As Africa’s largest land animal, Elephants are among the Continent’s most potentially dangerous animals. Their huge size makes them capable of crushing and killing any other land animal, including Lions, and humans are also at risk.
Adult male Elephants go through a period of being “on musth”, which means they are sexually aroused and very aggressive – an elephant on musth is an elephant to avoid at all costs, as they can react completely out of character. A tell-tale sign to look out for is a discharge from the temporal ducts on the side of the Elephants head.
Elephant have been known to suddenly attack cars and nonchalantly roll them over or toss them aside inside game reserves; however, these are isolated incidents and usually occur because thoughtless tourists try and get too close to a bull in musth, causing the Elephant to defend his territory.

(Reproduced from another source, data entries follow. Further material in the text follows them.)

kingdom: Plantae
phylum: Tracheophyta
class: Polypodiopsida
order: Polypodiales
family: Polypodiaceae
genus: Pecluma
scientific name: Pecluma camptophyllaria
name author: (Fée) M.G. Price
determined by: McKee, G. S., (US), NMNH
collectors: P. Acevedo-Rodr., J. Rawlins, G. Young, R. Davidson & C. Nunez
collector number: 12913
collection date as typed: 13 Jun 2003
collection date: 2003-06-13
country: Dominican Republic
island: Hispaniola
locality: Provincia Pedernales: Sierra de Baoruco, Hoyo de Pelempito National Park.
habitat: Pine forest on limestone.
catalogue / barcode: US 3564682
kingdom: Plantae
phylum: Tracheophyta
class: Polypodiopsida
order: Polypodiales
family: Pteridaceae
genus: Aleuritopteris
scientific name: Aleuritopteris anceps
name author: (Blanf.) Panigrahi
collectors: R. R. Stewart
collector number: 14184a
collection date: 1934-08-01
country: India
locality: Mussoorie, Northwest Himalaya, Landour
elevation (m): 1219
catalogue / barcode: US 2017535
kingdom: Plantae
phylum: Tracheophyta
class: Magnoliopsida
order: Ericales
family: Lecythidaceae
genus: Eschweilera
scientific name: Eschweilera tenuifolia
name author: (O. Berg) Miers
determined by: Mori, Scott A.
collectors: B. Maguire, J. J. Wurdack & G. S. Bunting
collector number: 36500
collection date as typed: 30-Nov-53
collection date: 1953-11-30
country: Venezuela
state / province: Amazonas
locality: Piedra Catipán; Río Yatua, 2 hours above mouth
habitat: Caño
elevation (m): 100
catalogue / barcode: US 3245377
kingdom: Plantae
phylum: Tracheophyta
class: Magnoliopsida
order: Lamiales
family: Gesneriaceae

It is also extremely unwise to get too close to a herd with babies – just like Humans, Elephants will protect their young at all costs!
The saying goes that an elephant never forgets, and this may explain an incident that occurred in Africa where some young elephants attacked specific villages in what is believed to have been a revenge mission for the massive culling that took place on their herds in the 1970 -80’s.
The African or Cape Buffalo, one of the Big Five, is one of the few animals on the continent that will actively stalk and kill humans if they have been wounded. This huge animal demands respect from nearly all the other animals in Africa, including Lion, and their only real predator is man.
Buffalo are still widely pursued by trophy hunters in many parts of Africa, and many hunters are killed or injured if they do not bring this majestic animal down with one shot; the hunter becomes the hunted, and things can get messy. There are few statistics to show how many people get killed each year by Buffalo, but there have also been incidents where people have been injured or killed when they surprise a Buffalo in the bush, and this is no-doubt a common and unreported occurrence in remote parts of Africa.
These docile-looking creatures appear to be sloppy, slow and sluggish, but do not be fooled by their appearance, as they are at number 2 on the Most Dangerous list! Hippo can easily outrun humans and their enormous incisors are capable of biting a human in half. Usually humans are attacked if they are perceived to be a threat to either the Hippos territory or young, but there have been occasions where Hippo have gone on the rampage and attacked people when invading farmland in remote parts of Africa.
Coming in at number one, the Mosquito is the most dangerous animal in Africa and is responsible for nearly 50% of deaths in children under the age of 5. This miniscule insect carries the virus that causes Malaria, one of the world’s deadliest diseases.
Some stunning Facts about Malaria::
- Malaria kills more than 2,800 children a day in Africa. According to Third World Network Features, direct and indirect costs of Malaria amounted to US $800 million in 1987 and were expected to reach US $1.8 billion annually in Africa by 1995.
- 80 -90% of Malaria deaths occur in sub-Saharan Africa where 90% of the infected people live.
- Malaria is not confined to Africa; in Brazil the disease kills over 8,000 people a year, more than deaths from AIDS and Cholera combined!
- Some good news! There is a Malaria vaccine on the horizon which should be able to reduce deaths from this disease by up to 75% in future generations – it is hoped that the vaccine will be ready to be launched in 2015.